── DATASET EXCERPTS ──

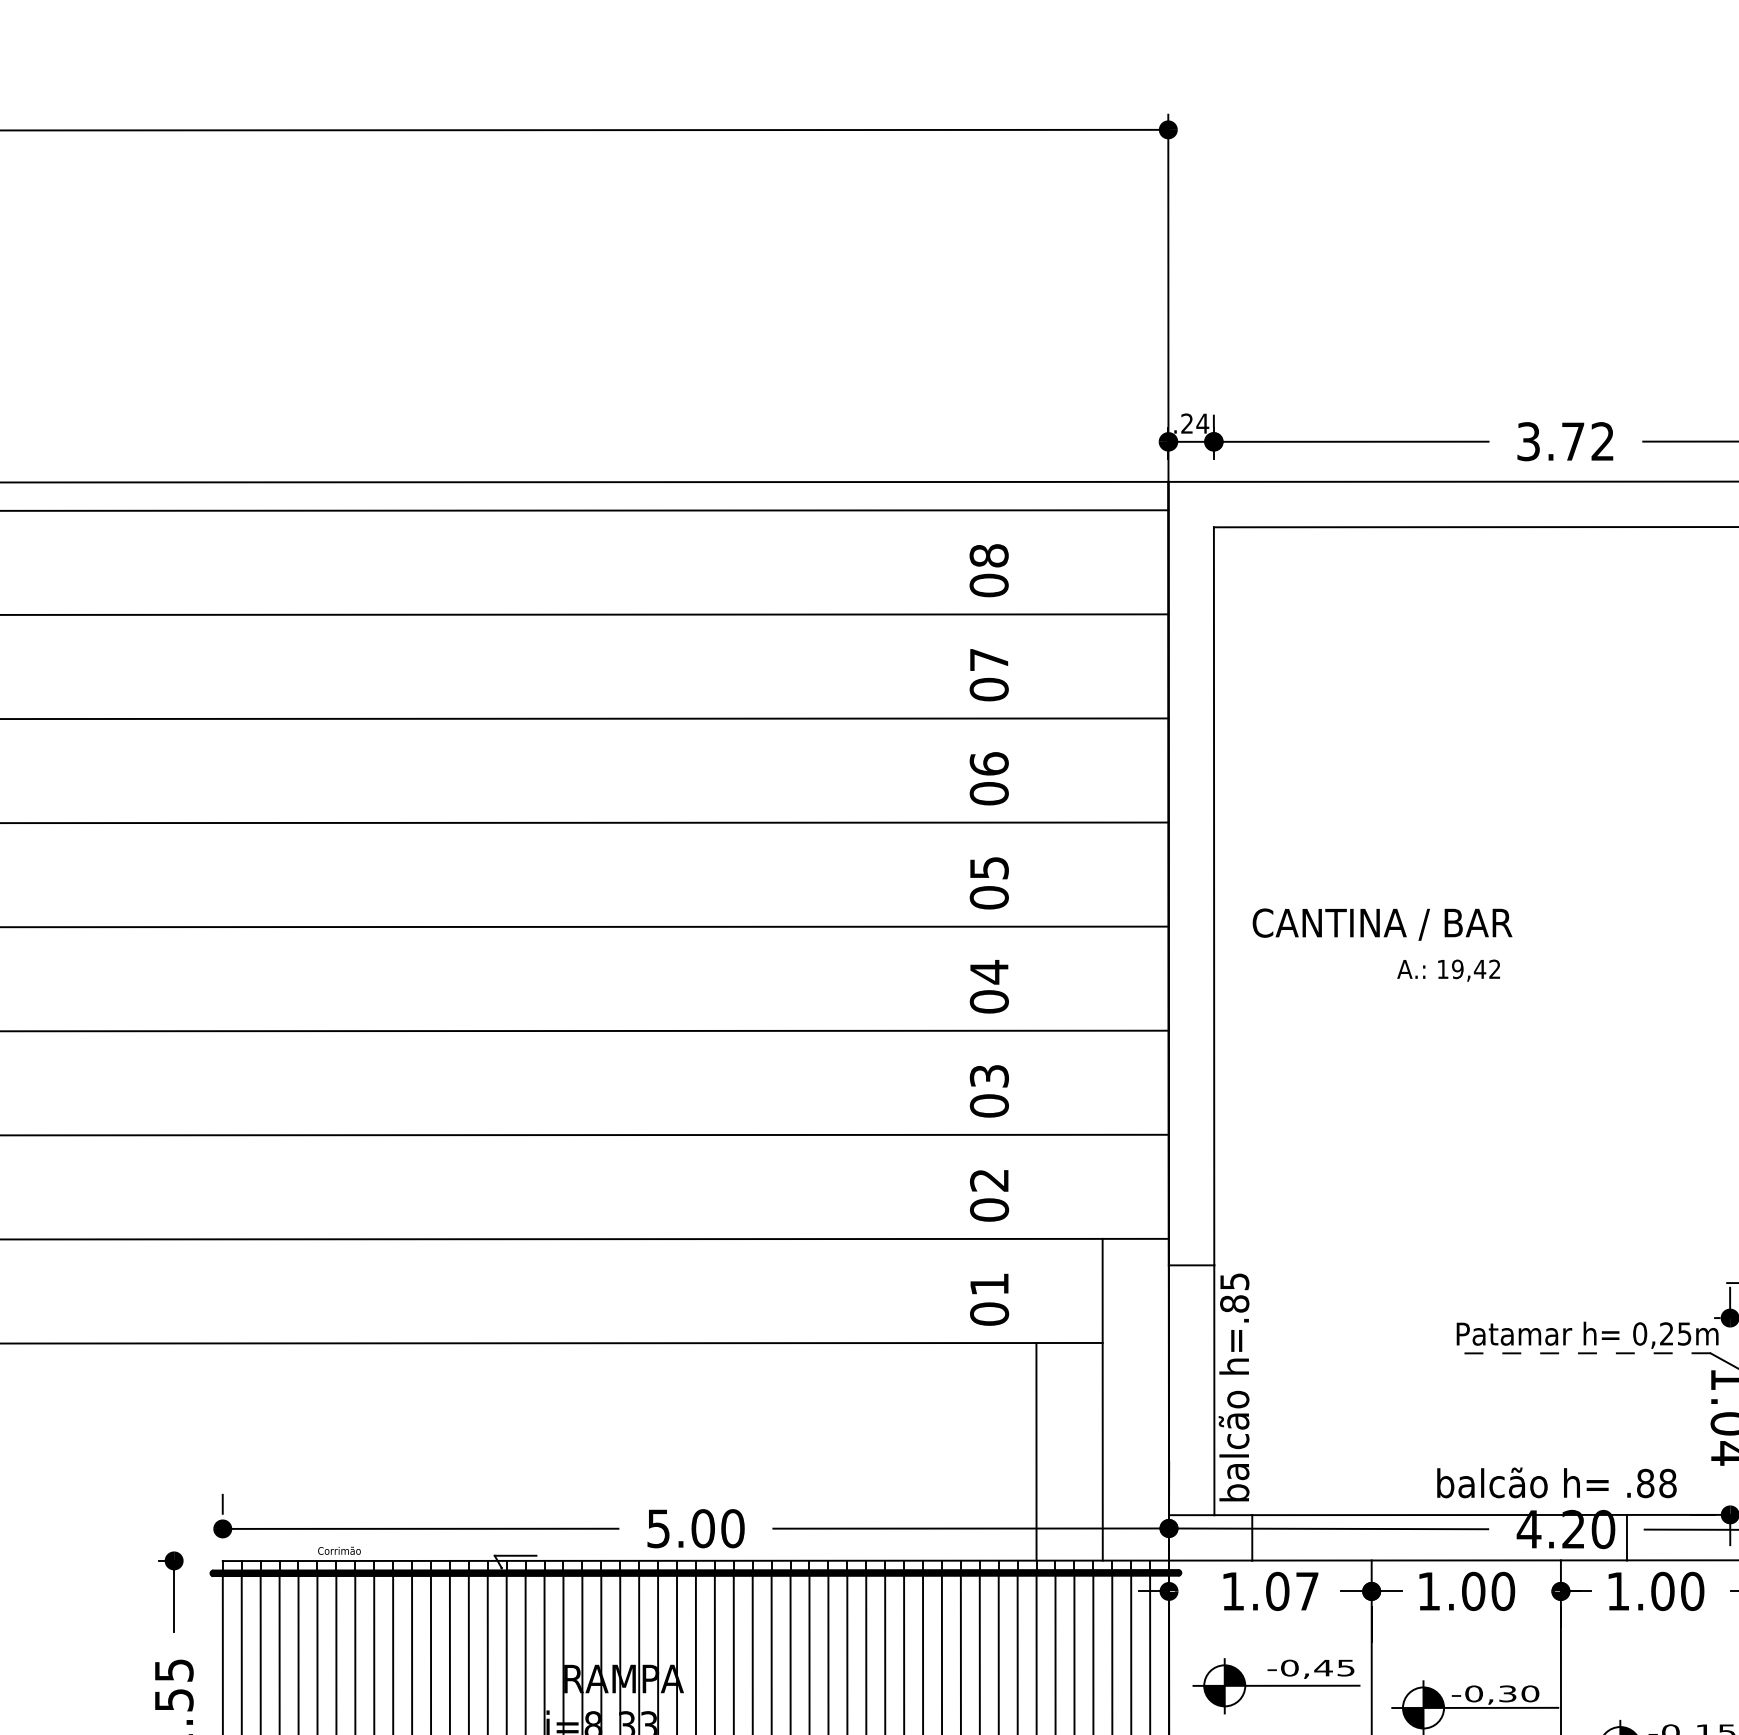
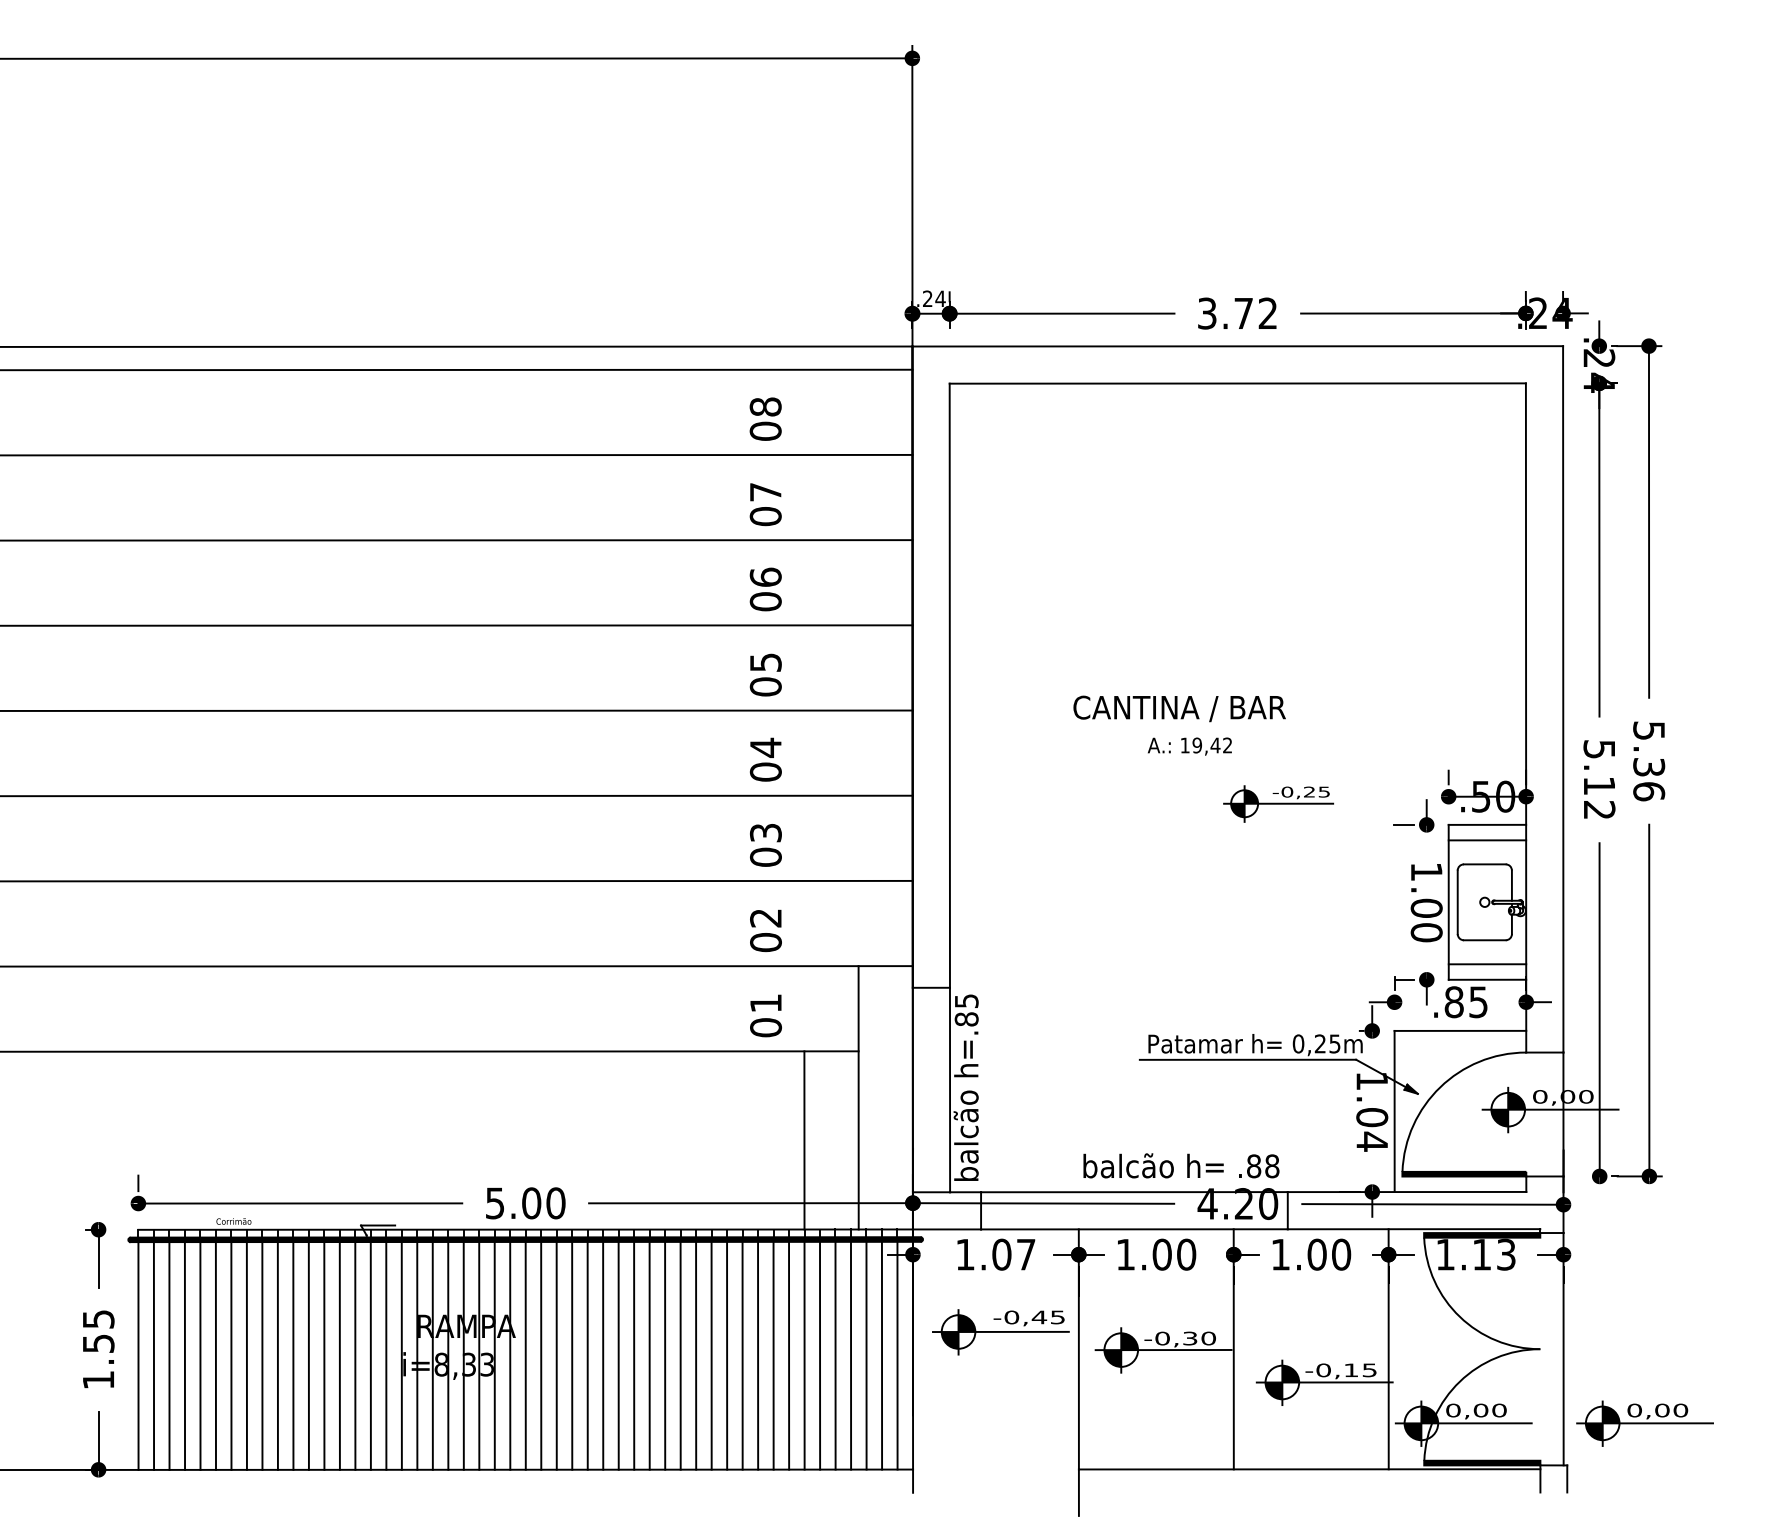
text: (1382, 924) -> (1179, 708), moved
text: (1448, 970) -> (1189, 746), moved
part: (1615, 1040) -> (1278, 803), added
line: (1577, 1352) -> (1247, 1059), dashed -> solid
text: (1556, 1482) -> (1181, 1165), moved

───

■ **WORK TO COMPLETE**:
Without including any pictures, print all of the material exactly as given.

■ **OUTPUT FOR THIS TASK**:
text: (1382, 924) -> (1179, 708), moved
text: (1448, 970) -> (1189, 746), moved
part: (1615, 1040) -> (1278, 803), added
line: (1577, 1352) -> (1247, 1059), dashed -> solid
text: (1556, 1482) -> (1181, 1165), moved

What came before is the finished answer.